INTRODUCTION
Acute type A aortic dissection (ATAAD) is a lethal condition requiring emergent aortic surgery. The procedure is challenging and associated with high rates of peri-operative bleeding and blood product transfusions. Mortality is high with rates ranging from 16-18% after surgery in large registries 1-3. A significant cause of the high mortality and morbidity is peri-operative bleeding4. The impairment of the coagulation system is caused by the contact of blood with the non-endothelialized walls of the false lumen, but other triggers also have been suggested5-7. Surgery for acute type A aortic dissection is conducted using a cardiopulmonary bypass circuit and usually a deep hypothermic state, both of which further increase the coagulopathy.
Transfusion strategy in major aortic surgery may either be reactive, with the administration of blood products in response to the development of a clinical coagulopathy, or pre-emptive, based on the administration of blood products to prevent a clinically detectable coagulopathy.
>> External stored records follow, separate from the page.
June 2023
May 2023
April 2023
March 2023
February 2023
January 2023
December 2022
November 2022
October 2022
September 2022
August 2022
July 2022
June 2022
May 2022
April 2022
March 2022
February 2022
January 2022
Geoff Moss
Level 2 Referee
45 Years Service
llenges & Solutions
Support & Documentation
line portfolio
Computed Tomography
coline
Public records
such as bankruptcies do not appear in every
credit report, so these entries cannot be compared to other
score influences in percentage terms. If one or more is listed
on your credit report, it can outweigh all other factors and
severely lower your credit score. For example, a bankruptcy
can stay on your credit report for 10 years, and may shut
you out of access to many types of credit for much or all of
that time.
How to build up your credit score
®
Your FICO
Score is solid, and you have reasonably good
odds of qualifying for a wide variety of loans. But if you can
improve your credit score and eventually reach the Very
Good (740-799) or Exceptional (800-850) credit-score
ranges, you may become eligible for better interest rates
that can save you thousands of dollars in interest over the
Both approaches lead to a significant use of blood products. A recent review of bleeding management in vascular surgery concluded that hemostasis should be monitored, and goal directed8. This calls for alternative bleeding management, and the adoption of a transfusion algorithm guided by rotational thromboelastometry (ROTEM) could be an option.
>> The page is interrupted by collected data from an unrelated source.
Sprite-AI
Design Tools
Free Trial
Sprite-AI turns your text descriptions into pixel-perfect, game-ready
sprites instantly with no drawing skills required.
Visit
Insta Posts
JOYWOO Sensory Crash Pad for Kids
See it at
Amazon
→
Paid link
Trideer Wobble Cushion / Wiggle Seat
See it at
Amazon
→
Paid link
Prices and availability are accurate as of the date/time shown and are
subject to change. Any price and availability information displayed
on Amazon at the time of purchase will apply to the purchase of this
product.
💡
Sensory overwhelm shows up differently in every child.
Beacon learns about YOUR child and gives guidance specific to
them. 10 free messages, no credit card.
At many centers, management of perioperative bleeding is carried out according to rotational ROTEM-guided protocol for transfusion of blood products and procoagulants, reducing the need for transfusions and decreasing the risk of bleeding after cardiac surgery9-12.
A prospective study by Ogawa et al. 13 compared values obtained using standard laboratory coagulation tests (PT(INR), APTT and fibrinogen) with ROTEM CT and MCF values for the parameters INTEM, EXTEM, HEPTEM, and FIBTEM in adult patients undergoing cardiac surgery and demonstrated that some ROTEM measurements could act as surrogates for standard coagulation tests. However, although reference ROTEM values in patients undergoing elective and non-complex cardiac surgery have been described 14-16, similar data are lacking in the acute and complex setting. Furthermore, few studies have investigated the dynamics of the key components of the coagulation system visualized by ROTEM in association with the complex coagulopathic setting of ATAAD surgery. It is therefore unclear whether the ROTEM-guided treatment algorithm utilized in routine surgery also may be used when performing ATAAD repair.
To assess the performance of ROTEM during surgery for ATAAD, we reviewed ROTEM in surgically treated patients with ATAAD compared to a control group undergoing elective aortic surgery.